One you have your DAG defined under a nice dag.py
file, you need to transfer it from your local environment to the DAGs/ folder of your Airflow instance.
airflow-dag-repo
├── dags
└── dag.py
├── airflow_dag_repo
├── __init__.py
└── utils.py
├── poetry.lock
└── pyproject.toml
This can be done manually via the Command Line Interface, replacing the Gitlab $airflow_gcs_bucket_dev
environment variable by the storage location your running Airflow instance relies on:
gsutil cp -r ./dags* gs://$airflow_gcs_bucket_dev/dags/airflow_dag_repo/
In our case, we consider our Airflow instance spinning on the Google Cloud Composer
Service from Google Cloud Platform and using Cloud Storage
as Storage Service. Thus the use of the gsutil that lets us access Cloud Storage
(where our DAGs/ folder is located).
The second best option would be to integrate this command execution within your Gitlab CI/CD pipeline execution.

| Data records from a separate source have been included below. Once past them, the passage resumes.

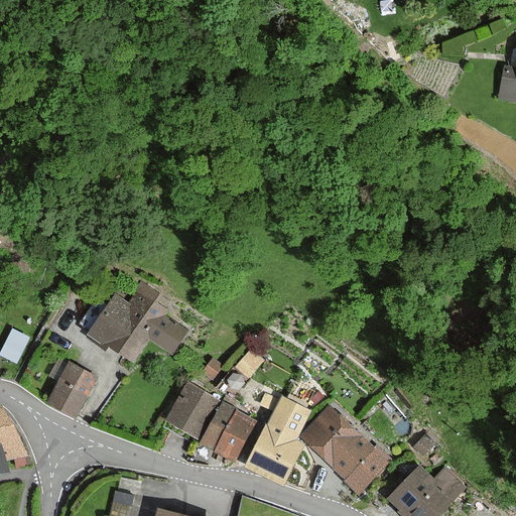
[(515,70),(506,69),(504,69),(499,98),(515,100),(515,70)]
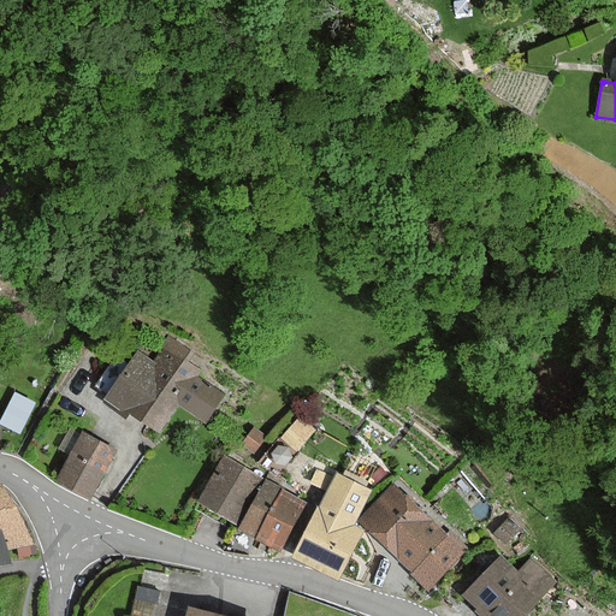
[(194,351),(171,337),(157,361),(138,350),(110,398),(165,432),(182,403),(208,420),(225,391),(199,375),(203,369),(188,361),(194,351)]
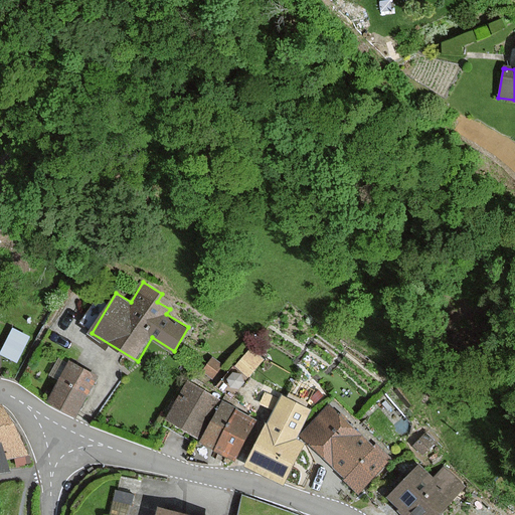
[(0,348),(17,356),(29,331),(12,323),(0,348)]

However, the most advanced and preferred option (like, the ultimate no-brainer) would be to use Terraform.
Run the extra mile
You want to reduce the workload that the Airflow Parser has to deal with. Thus, to improve the parsing time, send zip compressed files and remove unnecessary noises e.g. pruning away cache folders:
zip -r airflow_dag_repo.zip ./dags ./airflow_dag_repo
gsutil cp -r airflow_dag_repo.zip gs://$airflow_gcs_bucket_dev/dags/
locals {
dags = fileset("${var.root_dir}/../../dags/", "**")
code = toset([
for file in fileset("${var.root_dir}/../../airflow_dag_repo/", "**"):
file if length(regexall(".*__pycache__.*", file)) == 0
])
upload_folder = replace(var.service_name, "-", "_")
}
resource "google_storage_bucket_object" "dags" {
for_each = local.dags
name = "dags/${local.upload_folder}/${each.key}"
source = "${var.root_dir}/../../dags/${each.key}"
bucket = data.google_secret_manager_secret_version.airflow_bucket.secret_data
}
resource "google_storage_bucket_object" "code" {
for_each = local.code
name = "dags/${local.upload_folder}/${each.key}"
source = "${var.root_dir}/../../airflow_dag_repo/${each.key}"
bucket = data.google_secret_manager_secret_version.airflow_bucket.secret_data
}
Note: the service_name
is inferred by terragrunt
locals {
git_remote_origin_url = run_cmd("--terragrunt-quiet", "git", "config", "--get", "remote.origin.url")
service_name = run_cmd("--terragrunt-quiet", "basename", "-s", ".git", local.git_remote_origin_url)
}
airflow-dag-repo
├── dags
└── dag.py
├── airflow_dag_repo
├── __init__.py
└── utils.py
├── terraform
├── sync_dags.tf
├── tf_variables.tf
└── versions.tf
├── terragrunt
├── dev
├── env.hcl
├── env.tfvars
└── terragrunt.hcl
├── prod
├── env.hcl
├── env.tfvars
└── terragrunt.hcl
└── terragrunt.hcl
├── poetry.lock
└── pyproject.toml